8. In reply, Mr. Anis Akhtar, learned counsel for the petitioner has argued that the judgment of the Apex Court reported in Sunita Kumari Kashyap Case (supra) is per incuriam since the Apex Court had not considered the earlier judgment of the Apex Court in Y. Abraham Ajith Case (supra), and as such, no reliance can be placed on Sunita Kumari Kashyap Case (supra). 9. So far as the plea taken by Mr. Anis Akhtar that judgment of Sunita Kumari Kashyap Case may not be taken note of is concerned, the court is of the opinion, that submission of learned counsel for the petitioner is misconceived.
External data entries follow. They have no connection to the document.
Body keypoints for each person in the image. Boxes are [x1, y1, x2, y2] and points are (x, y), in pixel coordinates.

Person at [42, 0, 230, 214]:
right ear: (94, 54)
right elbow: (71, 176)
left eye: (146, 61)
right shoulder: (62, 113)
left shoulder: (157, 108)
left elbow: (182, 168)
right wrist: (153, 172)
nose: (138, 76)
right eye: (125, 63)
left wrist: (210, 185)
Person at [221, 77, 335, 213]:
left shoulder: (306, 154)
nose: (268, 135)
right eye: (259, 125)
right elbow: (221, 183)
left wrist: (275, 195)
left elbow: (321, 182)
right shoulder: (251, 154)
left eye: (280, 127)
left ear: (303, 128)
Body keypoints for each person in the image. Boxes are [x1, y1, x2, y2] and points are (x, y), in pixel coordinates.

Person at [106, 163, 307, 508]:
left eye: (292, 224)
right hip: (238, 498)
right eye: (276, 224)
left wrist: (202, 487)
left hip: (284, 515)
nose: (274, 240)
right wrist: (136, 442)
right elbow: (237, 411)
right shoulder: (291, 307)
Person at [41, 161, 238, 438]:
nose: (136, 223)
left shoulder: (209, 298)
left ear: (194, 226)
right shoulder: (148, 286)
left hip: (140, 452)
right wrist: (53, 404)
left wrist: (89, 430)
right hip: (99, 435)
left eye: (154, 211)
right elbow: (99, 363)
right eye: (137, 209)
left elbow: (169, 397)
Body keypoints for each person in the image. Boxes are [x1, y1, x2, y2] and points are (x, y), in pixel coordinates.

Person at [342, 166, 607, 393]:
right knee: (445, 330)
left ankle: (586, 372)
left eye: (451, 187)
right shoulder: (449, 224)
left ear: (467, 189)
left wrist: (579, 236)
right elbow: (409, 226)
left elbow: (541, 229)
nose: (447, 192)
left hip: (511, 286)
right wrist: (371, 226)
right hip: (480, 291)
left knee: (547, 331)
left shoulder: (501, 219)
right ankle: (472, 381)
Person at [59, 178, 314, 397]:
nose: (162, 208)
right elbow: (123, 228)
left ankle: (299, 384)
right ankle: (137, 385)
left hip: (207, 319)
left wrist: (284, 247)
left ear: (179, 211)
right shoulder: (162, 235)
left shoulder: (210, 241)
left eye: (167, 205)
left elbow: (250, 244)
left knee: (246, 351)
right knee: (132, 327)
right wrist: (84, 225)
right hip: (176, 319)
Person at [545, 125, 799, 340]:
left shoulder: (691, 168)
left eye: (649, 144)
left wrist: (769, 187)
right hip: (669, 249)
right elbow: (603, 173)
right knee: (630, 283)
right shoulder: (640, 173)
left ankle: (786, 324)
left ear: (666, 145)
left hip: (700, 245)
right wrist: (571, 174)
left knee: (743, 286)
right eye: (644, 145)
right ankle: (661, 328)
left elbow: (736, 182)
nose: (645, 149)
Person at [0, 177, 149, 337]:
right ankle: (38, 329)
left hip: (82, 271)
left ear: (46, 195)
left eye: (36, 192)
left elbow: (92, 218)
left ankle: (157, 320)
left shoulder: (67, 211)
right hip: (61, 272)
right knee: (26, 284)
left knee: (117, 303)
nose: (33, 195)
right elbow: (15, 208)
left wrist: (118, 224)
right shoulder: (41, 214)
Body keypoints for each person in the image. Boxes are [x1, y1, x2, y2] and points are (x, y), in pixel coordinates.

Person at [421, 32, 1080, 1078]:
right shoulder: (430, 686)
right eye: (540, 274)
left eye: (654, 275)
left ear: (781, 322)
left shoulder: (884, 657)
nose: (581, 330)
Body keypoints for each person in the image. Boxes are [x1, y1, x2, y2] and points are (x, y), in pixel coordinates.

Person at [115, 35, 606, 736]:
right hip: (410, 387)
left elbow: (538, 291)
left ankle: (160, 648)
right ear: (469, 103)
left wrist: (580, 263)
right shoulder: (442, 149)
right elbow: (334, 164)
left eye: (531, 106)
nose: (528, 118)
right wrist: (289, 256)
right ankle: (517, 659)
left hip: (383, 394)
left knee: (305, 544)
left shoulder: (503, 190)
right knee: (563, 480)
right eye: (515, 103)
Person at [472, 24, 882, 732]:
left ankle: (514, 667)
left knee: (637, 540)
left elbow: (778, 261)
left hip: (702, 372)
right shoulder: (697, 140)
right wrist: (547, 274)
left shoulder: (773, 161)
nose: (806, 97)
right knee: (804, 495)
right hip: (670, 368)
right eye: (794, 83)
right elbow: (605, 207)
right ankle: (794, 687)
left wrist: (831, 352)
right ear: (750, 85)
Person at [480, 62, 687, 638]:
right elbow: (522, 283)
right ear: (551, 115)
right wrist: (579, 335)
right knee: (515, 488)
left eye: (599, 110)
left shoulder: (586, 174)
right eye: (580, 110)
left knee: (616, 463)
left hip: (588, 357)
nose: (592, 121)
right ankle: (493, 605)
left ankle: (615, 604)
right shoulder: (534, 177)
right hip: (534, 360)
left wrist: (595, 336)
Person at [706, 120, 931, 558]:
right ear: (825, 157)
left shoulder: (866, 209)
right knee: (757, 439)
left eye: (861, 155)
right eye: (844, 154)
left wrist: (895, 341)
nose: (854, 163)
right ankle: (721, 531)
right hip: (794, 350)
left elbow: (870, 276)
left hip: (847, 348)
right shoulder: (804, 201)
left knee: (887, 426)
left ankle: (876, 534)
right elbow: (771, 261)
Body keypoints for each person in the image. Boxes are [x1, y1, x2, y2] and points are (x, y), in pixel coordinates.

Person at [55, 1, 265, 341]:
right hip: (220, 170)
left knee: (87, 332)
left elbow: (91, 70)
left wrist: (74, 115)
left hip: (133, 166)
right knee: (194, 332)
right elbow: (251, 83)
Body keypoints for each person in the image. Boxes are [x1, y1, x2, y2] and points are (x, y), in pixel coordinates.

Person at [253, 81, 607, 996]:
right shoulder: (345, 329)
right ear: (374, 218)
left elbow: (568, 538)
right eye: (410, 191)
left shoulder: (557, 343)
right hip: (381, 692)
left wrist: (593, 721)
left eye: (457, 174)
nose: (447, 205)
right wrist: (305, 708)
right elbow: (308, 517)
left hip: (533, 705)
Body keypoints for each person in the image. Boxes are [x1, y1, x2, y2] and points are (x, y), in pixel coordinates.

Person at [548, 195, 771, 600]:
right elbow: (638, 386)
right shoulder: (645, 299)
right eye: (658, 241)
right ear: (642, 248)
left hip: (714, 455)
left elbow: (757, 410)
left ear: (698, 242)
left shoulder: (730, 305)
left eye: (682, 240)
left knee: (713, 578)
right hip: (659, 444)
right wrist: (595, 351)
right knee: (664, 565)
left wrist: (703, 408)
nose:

Time without number, it has been held, that if on one point there are two judgments of the similar bench, then the court is required to follow the recent judgment. Recent judgment has been passed in Sunita Kumari Kashyap Case in 2011, and as such, this court can not over look the law laid down in Sunita Kumari Kashyap Case. Besides this, in the complaint petition itself there was specific allegation which discloses that part of cause of action arose within the jurisdiction of the court of the learned Magistrate situated at Biharsharif, Nalanda which is evident from the statement made in the complaint petition. 10. In view of the facts and circumstances as indicated above, the court is of the opinion, that since part of cause of action arose within the jurisdiction of the court at Biharsharif, the order of cognizance, on the plea taken by learned counsel for the petitioner, can not be interfered with. Accordingly, the petition stands dismissed.